[What you need to do]
Report every line in the listing below where the string "tour" shows up.

──────── Provided information

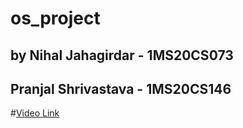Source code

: # os_project
## by  Nihal Jahagirdar - 1MS20CS073
##     Pranjal Shrivastava - 1MS20CS146
#[Video Link](https://drive.google.com/file/d/1GCl3PWLYgo1D7SA7_N5rrSAKP9Vr0gV5/view?usp=sharing)
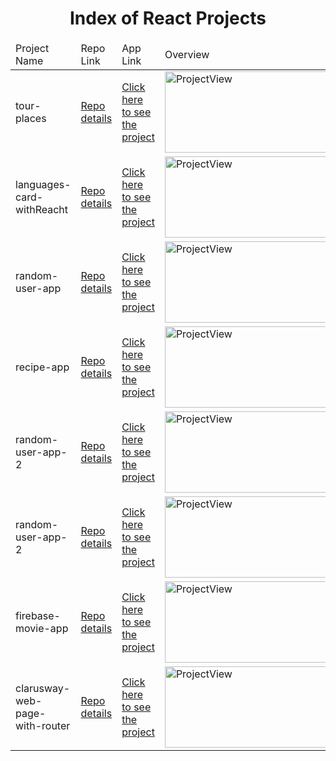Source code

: <p align="center"> 
  
<h1 align="center">Index of React Projects</h1>

</p>

<table>
    <thead>
        <tr>
            <td>Project Name</td>
            <td>Repo Link</td>
            <td>App Link</td>
            <td>Overview</td>
        </tr>
    </thead>
    <tbody> 
        <tr>
            <td> tour-places </td>
            <td><a href="https://github.com/BedirhanTalhaKuzucu/tour-places" target="_blank">Repo details</a></td>
            <td><a href="https://tour-places-with-react.netlify.app/">Click here to see the project</a></td>
            <td><img style="width:500px;" src="./gifs/NewsReact.gif" alt="ProjectView" height=130></td> 
        </tr>
        <tr>
            <td> languages-card-withReacht </td>
            <td><a href="https://github.com/BedirhanTalhaKuzucu/languages-card-withReacht" target="_blank">Repo details</a></td>
            <td><a href="https://languages-card-withreacht.netlify.app/">Click here to see the project</a></td>
            <td><img style="width:500px;" src="./gifs/NewsReact.gif" alt="ProjectView" height=130></td> 
        </tr>
        <tr>
            <td> random-user-app </td>
            <td><a href="https://github.com/BedirhanTalhaKuzucu/random-user-app" target="_blank">Repo details</a></td>
            <td><a href="https://random-user-app-withreact.netlify.app/">Click here to see the project</a></td>
            <td><img style="width:500px;" src="./gifs/NewsReact.gif" alt="ProjectView" height=130></td> 
        </tr>
        <tr>
            <td> recipe-app </td>
            <td><a href="https://github.com/BedirhanTalhaKuzucu/recipe-app" target="_blank">Repo details</a></td>
            <td><a href="https://with-react-recipe-app.netlify.app/">Click here to see the project</a></td>
            <td><img style="width:500px;" src="./gifs/NewsReact.gif" alt="ProjectView" height=130></td> 
        </tr>
        <tr>
            <td> random-user-app-2 </td>
            <td><a href="https://github.com/BedirhanTalhaKuzucu/random-user-2" target="_blank">Repo details</a></td>
            <td><a href="https://random-user-app-2.netlify.app/">Click here to see the project</a></td>
            <td><img style="width:500px;" src="./gifs/NewsReact.gif" alt="ProjectView" height=130></td> 
        </tr>
       <tr>
            <td> random-user-app-2 </td>
            <td><a href="https://github.com/BedirhanTalhaKuzucu/random-user-2" target="_blank">Repo details</a></td>
            <td><a href="https://random-user-app-2.netlify.app/">Click here to see the project</a></td>
            <td><img style="width:500px;" src="./gifs/NewsReact.gif" alt="ProjectView" height=130></td> 
        </tr>
       <tr>
            <td> firebase-movie-app </td>
            <td><a href="https://github.com/BedirhanTalhaKuzucu/firebase-movie-app" target="_blank">Repo details</a></td>
            <td><a href="https://with-firebase-movie-app.herokuapp.com/">Click here to see the project</a></td>
            <td><img style="width:500px;" src="./gifs/NewsReact.gif" alt="ProjectView" height=130></td> 
        </tr>
        <tr>
            <td> clarusway-web-page-with-router </td>
            <td><a href="https://github.com/BedirhanTalhaKuzucu/clarusway-web-page-with-router" target="_blank">Repo details</a></td>
            <td><a href="https://clarusway-web-page-with-router.netlify.app/">Click here to see the project</a></td>
            <td><img style="width:500px;" src="./gifs/NewsReact.gif" alt="ProjectView" height=130></td> 
        </tr>
        
</tbody>
</table>
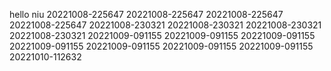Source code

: hello niu
20221008-225647
20221008-225647
20221008-225647
20221008-225647
20221008-230321
20221008-230321
20221008-230321
20221008-230321
20221009-091155
20221009-091155
20221009-091155
20221009-091155
20221009-091155
20221009-091155
20221009-091155
20221010-112632
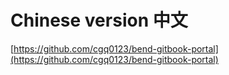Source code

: # Chinese version 中文

[https://github.com/cgq0123/bend-gitbook-portal](https://github.com/cgq0123/bend-gitbook-portal)
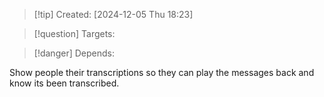 
>[!tip] Created: [2024-12-05 Thu 18:23]

>[!question] Targets: 

>[!danger] Depends: 

Show people their transcriptions so they can play the messages back and know its been transcribed.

────────────────

[Task solution]
            <td> tour-places </td>
            <td><a href="https://github.com/BedirhanTalhaKuzucu/tour-places" target="_blank">Repo details</a></td>
            <td><a href="https://tour-places-with-react.netlify.app/">Click here to see the project</a></td>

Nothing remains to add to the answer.